Our research focuses on the role of adipose
tissue as a regulator of inflammatory responses. We use experimental
animals, tissue culture and human samples to study how adipocytes and
adipocyte-derived products, such as leptin and adiponectin, regulate
inflammation, particularly in the gastrointestinal tract, liver and
pancreas. This research has translational implications in understanding
why inflammation is more severe in obese people and in trying to
identify novel methods to treat and prevent inflammatory conditions.
The research focus of the laboratory is the study
of adipose tissue and nutrition as regulators of inflammatory and
immune responses. The laboratory is currently involved in three lines
of research:
1. Effect of
obesity on
the outcome of acute pancreatitis and the associated systemic
inflammatory response.
Acute pancreatitis (AP) is
an inflammatory disorder
that can range from a mild edematous form to a severe necrotic
condition that may lead to circulatory shock, acute lung injury, renal
failure, and eventual death.
Despite some controversy, several studies have demonstrated that
obesity is associated with increased risk of the severe necrotic form
of AP and with development of life-threatening complications. However,
the mechanisms by which obesity worsens AP remain unknown.
Interleukin
(IL)-12 and IL-18 are two proinflammatory cytokines that drive the Th1
cell response, characterized by high levels of interferon-gamma. Serum
and pancreatic levels of IL-12 and IL-18 are elevated in patients with
AP and correlate with disease severity. Furthermore, increased levels
of IL-18 are observed in obese subjects.
We developed a novel model of AP
induced by administration of IL-12+IL-18 in mice. We demonstrated that
obese leptin-deficient
ob/ob
mice, as well as mice made obese by feeding a high-fat diet (HFD),
develop severe necrotizing AP in response to IL-12+IL-18, whereas
lean mice respond to these cytokines with development of mild edematous
AP.
We are currently investigating mechanisms leading to increased AP
severity in obesity, focusing on the role played by the cytokine IL-6.
2. Role of adipose
tissue as a modulator of cytokine production and resolution of acute
inflammation in response to microbial stimuli.
The incidence of obesity
and associated comorbidities is dramatically increasing worldwide in
both children and adults. The obese state is characterized by what has
been called low-grade systemic inflammation. In fact, inflammatory
markers, such as C-reactive protein (CRP) and IL-6, are increased in
obese individuals compared with lean subjects. The presence of
systemic inflammation has been linked to the increased risk of
development of cardiovascular disease (CVD) and type II diabetes in
obesity, particularly in the case of visceral adiposity.

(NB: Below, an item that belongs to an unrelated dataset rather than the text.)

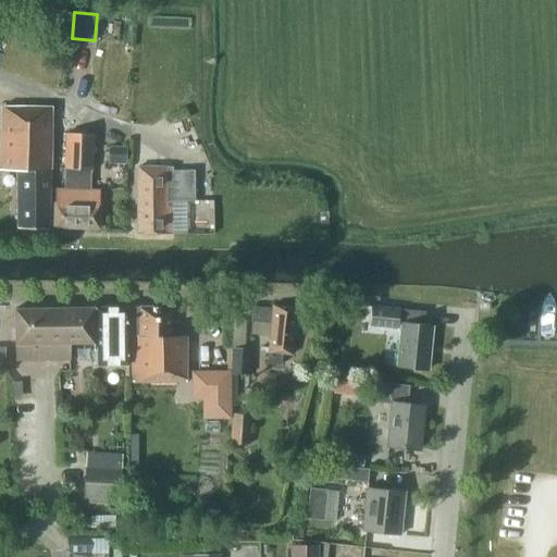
[(48,230),(50,108),(0,107),(0,170),(15,171),(16,230),(48,230)]
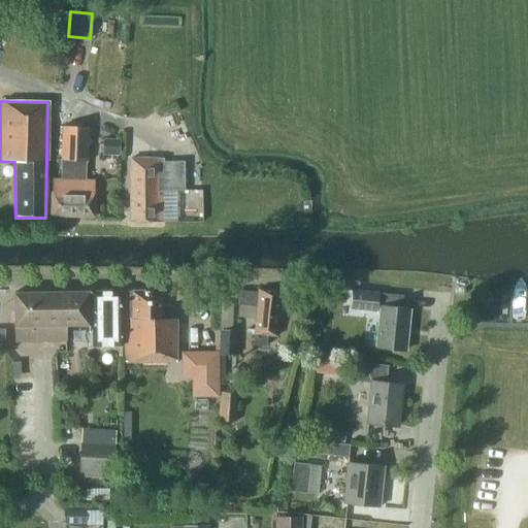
[(51,193),(50,217),(93,218),(94,194),(93,194),(94,182),(85,182),(85,177),(86,177),(88,128),(62,127),(60,180),(51,179),(51,193)]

Using models of peritonitis, we demonstrated that obesity is associated
with exacerbated and prolonged inflammatory responses, characterized by
the presence of high levels of IL-6 and IL-17 in the peritoneal
fluid. Current work is aimed at identifying the links between
obesity and increased production of IL-17 with plans to translate these
studies to human subjects.
3. In
collaboration with Dr.
Carol Braunschweig, evaluating
the effect of intensive nutritional support in the regulation of immune
and inflammatory parameters in critically ill patients .
It has been demonstrated
that (a) malnutrition in hospital patients is associated with poor
outcomes (b) a large percentage of patients admitted with acute
respiratory distress syndrome (ARDS)are
malnourished, which is exacerbated with prolonged intensive care unit
(ICU) stays, and
nutritional related residual effects remain up to a year post-discharge
(c) morbidity from malnutrition may be related to alterations in immune
response. It has not been demonstrated that malnutrition is
independently associated with poorer outcomes or that enteral nutrition
(EN) (or any
nutritional intervention) provided to malnourished ARDS patients while
hospitalized can (a) improve their nutritional status and (b)
independently improve clinical outcomes.
The Inflammatory Lab is responsible for evaluation of
immune/inflammatory function in this study.